Perhaps more disconcerting to the great and the good of Dublin society were some of Whately’s physical traits. He seemed unable to keep his feet still. He would pace up and down whilst waiting for his dinner, sometimes take out a pair of scissors and trim his nails or, if the pre-dinner small talk was particularly annoying, he would take the calling cards and fling them across the room. Another pre-prandial trick was whilst talking to whirl a chair round on one of its legs. Sometimes the leg would break – Lady Anglesey, a regular hostess, is said to have lost six of her best chairs this way.
It was perilous to be seated next to the Archbishop at a dinner as Provost Lloyd found out on one occasion. Whately was giving the after dinner speech and was in full flow, telling stories and cracking jokes. But what caught his fellow diners’ attention was what was happening to his right foot. Somehow Whately had managed to double it back over his left thigh, grasp the instep with both hands as if to strangle it and then placed it on the poor Provost’s lap. And there it stayed for the duration of his speech. The stoic Provost is said not to have turned a hair.
Chief Justice Doherty was sitting next to Whately at a Privy Council meeting and felt the need to sneeze.
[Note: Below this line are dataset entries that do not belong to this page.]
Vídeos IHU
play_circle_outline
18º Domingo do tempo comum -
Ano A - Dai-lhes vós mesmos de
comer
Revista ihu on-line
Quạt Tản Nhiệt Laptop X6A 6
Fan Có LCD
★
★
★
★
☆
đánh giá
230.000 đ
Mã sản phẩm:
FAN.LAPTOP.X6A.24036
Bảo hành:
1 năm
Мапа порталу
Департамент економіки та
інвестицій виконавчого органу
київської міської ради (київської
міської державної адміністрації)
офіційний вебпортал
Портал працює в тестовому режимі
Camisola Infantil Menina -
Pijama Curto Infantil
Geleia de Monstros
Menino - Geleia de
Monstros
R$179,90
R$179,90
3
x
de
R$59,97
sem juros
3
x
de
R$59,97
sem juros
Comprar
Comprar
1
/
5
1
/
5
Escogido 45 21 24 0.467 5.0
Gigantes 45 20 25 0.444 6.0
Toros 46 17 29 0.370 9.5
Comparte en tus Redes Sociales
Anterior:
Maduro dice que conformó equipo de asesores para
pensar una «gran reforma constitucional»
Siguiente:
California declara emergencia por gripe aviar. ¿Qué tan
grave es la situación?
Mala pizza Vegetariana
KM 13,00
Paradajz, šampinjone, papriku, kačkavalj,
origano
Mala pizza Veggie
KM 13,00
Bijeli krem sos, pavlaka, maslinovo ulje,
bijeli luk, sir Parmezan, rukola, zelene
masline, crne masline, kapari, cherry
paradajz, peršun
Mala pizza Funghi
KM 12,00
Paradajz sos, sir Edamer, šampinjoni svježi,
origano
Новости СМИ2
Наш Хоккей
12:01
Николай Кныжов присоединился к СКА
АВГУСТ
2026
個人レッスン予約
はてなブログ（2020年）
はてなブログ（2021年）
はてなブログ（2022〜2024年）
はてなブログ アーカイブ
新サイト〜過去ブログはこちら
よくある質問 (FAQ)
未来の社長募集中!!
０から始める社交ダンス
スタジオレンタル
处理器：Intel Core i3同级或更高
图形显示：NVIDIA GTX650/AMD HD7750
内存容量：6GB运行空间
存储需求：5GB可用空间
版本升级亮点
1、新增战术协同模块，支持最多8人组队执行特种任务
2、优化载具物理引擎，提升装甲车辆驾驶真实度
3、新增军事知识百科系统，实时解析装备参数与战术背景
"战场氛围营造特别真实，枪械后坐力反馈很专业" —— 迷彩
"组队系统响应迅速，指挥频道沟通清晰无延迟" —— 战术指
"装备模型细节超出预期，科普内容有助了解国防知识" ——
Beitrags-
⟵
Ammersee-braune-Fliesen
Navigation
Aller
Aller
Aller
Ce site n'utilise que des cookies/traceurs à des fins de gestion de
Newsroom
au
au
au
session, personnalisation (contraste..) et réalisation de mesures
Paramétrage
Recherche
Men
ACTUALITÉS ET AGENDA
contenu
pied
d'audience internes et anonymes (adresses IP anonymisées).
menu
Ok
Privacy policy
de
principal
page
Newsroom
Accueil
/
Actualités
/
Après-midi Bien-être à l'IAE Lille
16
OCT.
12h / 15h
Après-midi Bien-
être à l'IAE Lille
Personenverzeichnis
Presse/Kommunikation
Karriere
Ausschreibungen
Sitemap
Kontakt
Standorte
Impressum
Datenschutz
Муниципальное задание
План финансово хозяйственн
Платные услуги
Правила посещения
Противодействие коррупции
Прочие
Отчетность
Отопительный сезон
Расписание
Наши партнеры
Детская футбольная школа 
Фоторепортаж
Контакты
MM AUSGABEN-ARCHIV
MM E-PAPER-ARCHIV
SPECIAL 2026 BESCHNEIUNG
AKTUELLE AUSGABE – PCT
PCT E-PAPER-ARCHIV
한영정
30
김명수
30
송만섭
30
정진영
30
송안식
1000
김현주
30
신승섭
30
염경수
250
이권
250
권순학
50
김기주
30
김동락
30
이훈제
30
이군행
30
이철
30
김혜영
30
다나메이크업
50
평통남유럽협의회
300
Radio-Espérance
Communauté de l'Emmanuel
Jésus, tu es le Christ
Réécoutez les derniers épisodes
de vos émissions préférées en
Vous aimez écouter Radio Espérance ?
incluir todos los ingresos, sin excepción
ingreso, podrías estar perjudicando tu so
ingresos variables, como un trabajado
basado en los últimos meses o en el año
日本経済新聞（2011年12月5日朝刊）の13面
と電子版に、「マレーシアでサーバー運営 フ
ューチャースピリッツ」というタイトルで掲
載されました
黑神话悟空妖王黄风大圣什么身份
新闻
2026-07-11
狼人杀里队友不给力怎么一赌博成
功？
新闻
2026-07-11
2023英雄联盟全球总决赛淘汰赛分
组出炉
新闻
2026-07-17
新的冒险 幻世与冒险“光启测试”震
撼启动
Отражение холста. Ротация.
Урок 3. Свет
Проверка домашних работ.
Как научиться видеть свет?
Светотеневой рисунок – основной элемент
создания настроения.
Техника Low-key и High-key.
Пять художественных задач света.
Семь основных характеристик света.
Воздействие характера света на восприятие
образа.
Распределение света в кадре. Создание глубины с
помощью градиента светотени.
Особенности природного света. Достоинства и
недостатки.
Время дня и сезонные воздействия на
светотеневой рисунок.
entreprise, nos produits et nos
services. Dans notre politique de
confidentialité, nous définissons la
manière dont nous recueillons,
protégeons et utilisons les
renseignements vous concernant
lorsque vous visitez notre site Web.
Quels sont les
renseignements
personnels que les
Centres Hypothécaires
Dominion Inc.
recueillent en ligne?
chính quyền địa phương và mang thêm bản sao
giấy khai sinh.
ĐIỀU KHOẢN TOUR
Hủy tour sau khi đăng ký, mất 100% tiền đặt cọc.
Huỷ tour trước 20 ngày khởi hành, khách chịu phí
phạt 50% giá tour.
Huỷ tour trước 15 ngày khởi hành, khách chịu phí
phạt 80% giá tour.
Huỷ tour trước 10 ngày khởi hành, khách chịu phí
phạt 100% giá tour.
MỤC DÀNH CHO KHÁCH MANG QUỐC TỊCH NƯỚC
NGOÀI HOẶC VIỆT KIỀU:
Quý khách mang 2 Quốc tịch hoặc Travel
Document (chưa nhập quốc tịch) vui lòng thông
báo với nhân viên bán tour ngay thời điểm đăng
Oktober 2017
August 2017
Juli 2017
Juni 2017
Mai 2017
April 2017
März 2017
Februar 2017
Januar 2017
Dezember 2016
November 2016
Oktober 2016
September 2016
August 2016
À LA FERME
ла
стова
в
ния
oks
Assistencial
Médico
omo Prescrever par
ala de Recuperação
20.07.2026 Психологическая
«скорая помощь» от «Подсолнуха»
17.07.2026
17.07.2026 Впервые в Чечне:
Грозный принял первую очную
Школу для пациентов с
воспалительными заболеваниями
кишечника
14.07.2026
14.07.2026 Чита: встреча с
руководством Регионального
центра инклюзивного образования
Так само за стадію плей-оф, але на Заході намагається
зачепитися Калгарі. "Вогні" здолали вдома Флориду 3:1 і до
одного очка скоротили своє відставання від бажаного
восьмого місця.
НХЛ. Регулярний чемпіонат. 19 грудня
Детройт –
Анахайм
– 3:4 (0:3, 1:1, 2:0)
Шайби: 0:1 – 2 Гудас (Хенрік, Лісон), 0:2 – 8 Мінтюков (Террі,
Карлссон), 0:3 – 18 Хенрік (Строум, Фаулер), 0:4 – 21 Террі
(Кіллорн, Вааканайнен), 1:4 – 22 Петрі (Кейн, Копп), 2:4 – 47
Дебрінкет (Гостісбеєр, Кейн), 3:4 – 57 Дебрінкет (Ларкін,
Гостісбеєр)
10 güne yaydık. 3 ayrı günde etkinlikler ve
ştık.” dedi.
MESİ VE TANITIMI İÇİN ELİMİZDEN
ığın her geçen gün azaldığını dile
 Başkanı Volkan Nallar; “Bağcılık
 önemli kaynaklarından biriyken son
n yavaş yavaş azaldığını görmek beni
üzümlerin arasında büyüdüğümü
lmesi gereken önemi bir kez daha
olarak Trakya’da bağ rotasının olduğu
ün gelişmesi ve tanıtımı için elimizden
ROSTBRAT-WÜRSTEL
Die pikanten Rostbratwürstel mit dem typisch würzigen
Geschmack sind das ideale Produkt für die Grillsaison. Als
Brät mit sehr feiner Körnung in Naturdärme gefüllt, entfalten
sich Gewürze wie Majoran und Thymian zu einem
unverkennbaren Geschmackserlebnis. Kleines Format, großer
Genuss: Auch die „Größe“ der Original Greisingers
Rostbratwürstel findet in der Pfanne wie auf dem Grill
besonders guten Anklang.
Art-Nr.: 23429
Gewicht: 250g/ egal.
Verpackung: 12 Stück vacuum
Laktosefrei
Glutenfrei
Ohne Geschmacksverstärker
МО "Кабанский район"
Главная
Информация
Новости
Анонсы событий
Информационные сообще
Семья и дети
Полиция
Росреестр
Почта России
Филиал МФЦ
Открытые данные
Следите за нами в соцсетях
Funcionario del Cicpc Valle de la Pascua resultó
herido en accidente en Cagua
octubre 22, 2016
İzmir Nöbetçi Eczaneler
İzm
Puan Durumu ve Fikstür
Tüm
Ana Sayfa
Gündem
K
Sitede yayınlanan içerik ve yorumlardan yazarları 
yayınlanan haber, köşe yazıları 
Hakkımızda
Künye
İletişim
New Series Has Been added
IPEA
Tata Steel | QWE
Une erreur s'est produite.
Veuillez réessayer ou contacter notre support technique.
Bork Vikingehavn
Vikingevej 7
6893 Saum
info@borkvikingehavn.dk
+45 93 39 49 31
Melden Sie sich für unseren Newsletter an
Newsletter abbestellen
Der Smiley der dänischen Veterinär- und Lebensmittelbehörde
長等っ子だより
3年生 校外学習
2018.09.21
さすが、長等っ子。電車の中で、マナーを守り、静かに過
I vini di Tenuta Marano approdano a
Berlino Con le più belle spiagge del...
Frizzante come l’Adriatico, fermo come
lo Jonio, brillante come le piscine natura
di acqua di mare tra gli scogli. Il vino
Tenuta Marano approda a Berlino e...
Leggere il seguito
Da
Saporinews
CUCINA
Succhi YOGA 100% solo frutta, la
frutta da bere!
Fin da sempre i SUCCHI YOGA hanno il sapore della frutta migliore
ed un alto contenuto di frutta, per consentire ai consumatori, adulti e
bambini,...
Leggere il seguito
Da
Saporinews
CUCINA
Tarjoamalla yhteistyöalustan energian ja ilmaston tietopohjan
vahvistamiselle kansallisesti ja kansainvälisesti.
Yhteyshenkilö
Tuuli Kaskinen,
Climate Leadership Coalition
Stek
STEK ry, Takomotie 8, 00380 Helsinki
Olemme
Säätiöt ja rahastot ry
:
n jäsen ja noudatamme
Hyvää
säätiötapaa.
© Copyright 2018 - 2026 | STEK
Reaching down to his pocket for his handkerchief he was astonished to find Whately’s foot already nestling in there. Perhaps even more alarmingly for society hostesses, Whately would often draw a chair up to the fireplace and rest his legs up on the mantelpiece, oblivious to any valuable objets d’art that may have been deposited there.
Regarded as pro-Catholic by the Protestants and a wolf in sheep’s clothing by the Catholics, Whately’s attempts to reform the Irish education system and enhance the lot of the poor were stymied. His spirit was broken and he lived out his final decade almost as a recluse. His beloved wife died in 1860, plunging him further into depression. He became reclusive and with his health failing, he turned to homeopathy. He finally met his maker in 1863 and there is a rather splendid memorial to him in Dublin’s St Patrick’s Cathedral.
These days Whately would have been diagnosed with some fancy syndrome, perhaps autism, but at the time his eccentricities gave his enemies plenty of scope to make mischief.